|Project by Jonathan||posted 07-27-2010 04:18 PM||1815 views||3 times favorited||7 comments|
I have been blogging about making items for a fundraising event that will take place in a couple of days, this Thursday, July 29th. It is a fundraising event for my wife, as she will be participating in the Susan G. Komen 3-Day Walk for the Cure in the middle of November in San Diego.
If you’re interested, the blog about these items starts here:
There will be a drawing held at the fundraiser, and this is the first item I’ve completed for the drawing.

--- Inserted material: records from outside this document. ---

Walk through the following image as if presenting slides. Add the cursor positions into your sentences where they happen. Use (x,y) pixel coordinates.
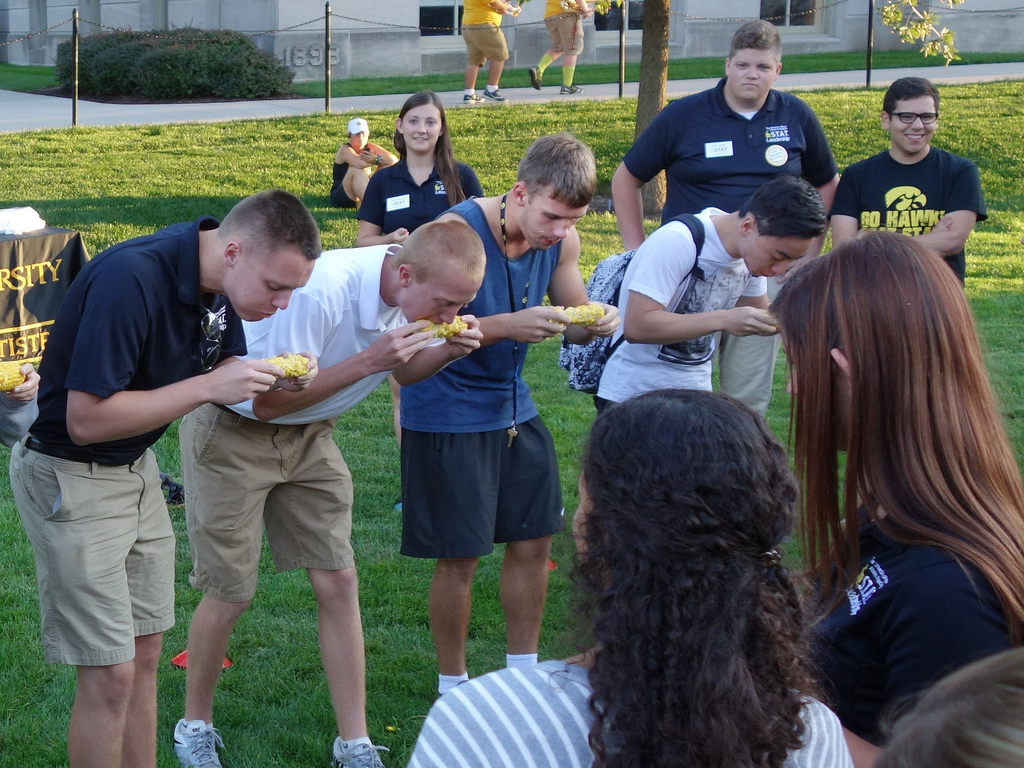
In the picture we can see some people (110,526) are standing and bending and having something and around them, some people (893,535) are standing and watching them and in the background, we can see a railing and behind it, we can see a path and two people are walking on it and behind them we can see a building wall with windows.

I’m still working on the others.
This cutting board/serving board/serving tray (whatever you want to call it) is made of cherry, walnut, and curly maple. I always try to hand-select the pieces of wood and cut out what I feel will be the best grain, color, etc. for the project. Here I cut out this section of curly maple, as I liked the extra shimmer of this part of the board, as well as the flow of the grain. I tried to keep the walnut as strictly a contrasting color, rather than choosing any wild or wavy grain. And the cherry, I chose for it’s grain orientation (I especially like the edge grain).
I also made this useable on both sides, not attaching any feet, and keeping my brand down in a corner. That way, they can cut on one side and serve on the other if they want to (and I’ll make that suggestion so they don’t chop up both sides of the board). I put the brand on the less attractive side (cutting board side), leaving the other side as the presentation side.
-Wood: All of the stock was 4/4 to start with, with the cherry and walnut being 13/16” and the curly maple 15/16”
-Overall Length: 15-3/4”
-Overall Width: 12-3/16”
-Final Thickness: 25/32”
-Cherry Width: 1-7/16” (times 2-pieces)
-Walnut Width: 2-1/8” (times 2-pieces)
-Curly Maple Width: 5”
-Freehand routed 45-degree chamfer on bottom edge
-Freehand routed 1/4-roundover on top edge, with a slightly tapered lip
-Titebond III with plenty of clamps
-Beltsander (small Porter Cable)
-Drum Sander (a new acquisition, and something I would not part with!)
-Random Orbital Sander
-Hand sanded through 120-150-220-grit
-Router (handheld… no table yet)
-My new personal brand
-Shop vacuum and mineral spirits to remove sawdust before finishing
-A dozen or so coats of mineral oil over the course of a week
-George’s Club House Wax (a mix of mineral oil and beeswax) for the top coat
New skills, tools, etc. used on this project:
-The personal brand. I think this is going to take a little getting used to. You have to make sure you hold it on long enough because it’s impossible to set it back down for a second try in the exact same spot. However, mine seems to be a touch higher where my name is at? Either that, or I’m consistently putting too much motion/pressure back towards me when setting it down and slowly rocking it around? I’d rather go a touch too deep on this, than too light, as you can always handsand around the brand to virtually eliminate any brown heat marks, but you can’t go back and reapply (not realistically, at least).
-Drum Sander. Wow, these things are amazing! Once you figure out the infeed and outfeed snipe issues, they are a pleasure to use. I would get rid of plenty of other things before I’d get rid of this! I fed this board through on a few passes and it was fantastic. I ran several things through at once during the first day I had it because I just couldn’t let it sit there!
-George’s Club House Wax. This is a mineral oil and beeswax combo that is more wax than oil, as it is in a solid form. Seems to work fine and smells good enough to eat, although I don’t think that’s a good idea. ;-)
Things I’d do differently:
-I did not put any grips/handles on the side as I thought the wood was probably not thick enough for this. If all of the stock would’ve been 15/16”, I think it would’ve been fine. There is the slight chamfer, but not enough to really slide your fingers underneath the board.
-The board would’ve been 16” long, which was the intent, but I was attempting to thickness plane the curly maple down a bit on the tablesaw (raise blade up, stand board on edge, feed board through tablesaw very carefully) before the glue-up and moved the stock a touch at the very beginning of the pass, putting a gouge in the maple. I had to cut the board a touch shorter to eliminate that mistake. Now that I have the drum sander though, this will be a thing of the past.
-I don’t care for the couple of mineral streaks in the curly maple, and feel it detracts from this particular piece. Next time, I’d either cut the board slightly narrower, or use a different piece of stock.
I will probably post back on here after the fundraiser is over.
I’m very proud of my wife for taking on this challenge and want to help her in any way I can, be it fundraising, training, moral support, you name it!
-- Jonathan, Denver, CO "Constructive criticism is welcome and valued as it gives me new perspectives and helps me to advance as a woodworker."